Excellent point regarding the importance of considering cash on hand when interpreting cohort size. Companies that are strapped will sometimes run a tiny 10-20 pt Phase IIa in order to attract a private investor--or to get a larger partner to take on the program--via a 'hint of principle', since the size precludes 'proof of principle.' It's not a smokescreen, more like a flaregun, looking for attention and financial rescue. Examples would include NEOT's first 10 pt Alzheimer's 'trial', and Cortex's 15 pt schizophrenia IIa. They were scaled due to lack of cash and (for the Cortex study) some uncertainty as to the suitability of the target, which fits the second category. Another exception would be the complexity/risk of the procedure--e.g. neural cell implants. Titan/Schering and Diacrin both chose to start with very small cohorts, a handful of patients, but not as a smokescreen for pessimism.

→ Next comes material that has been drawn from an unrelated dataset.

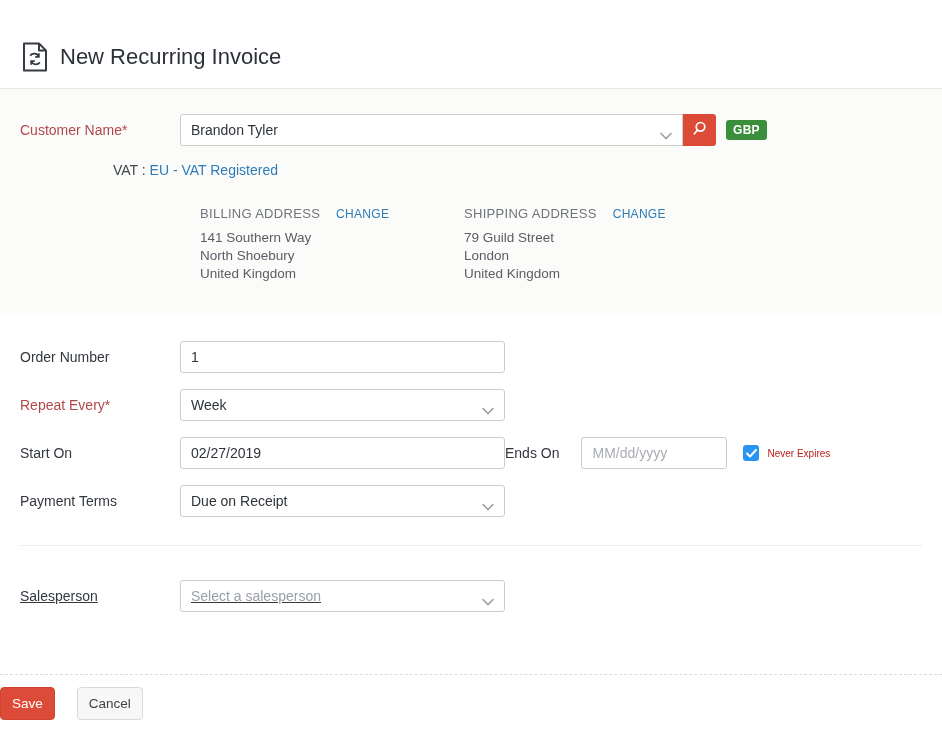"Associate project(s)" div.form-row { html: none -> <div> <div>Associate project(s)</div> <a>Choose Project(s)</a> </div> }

The need for attention/financing also accounts for the hyperbole in the NEOT self-description. They need to raise money, but unfortunately, this casts a cloud of diminished credibility over the whole program. They have never discussed more than five or six compounds with me (BTW: AIT 034 and 082 are not just different indications, they are different compounds), and have put virtually all resources behind 082, everything else on the backburner.
If one were to use NEOT's criteria for 'drugs under development', one can only imagine how big the pipeline at NBIX would look.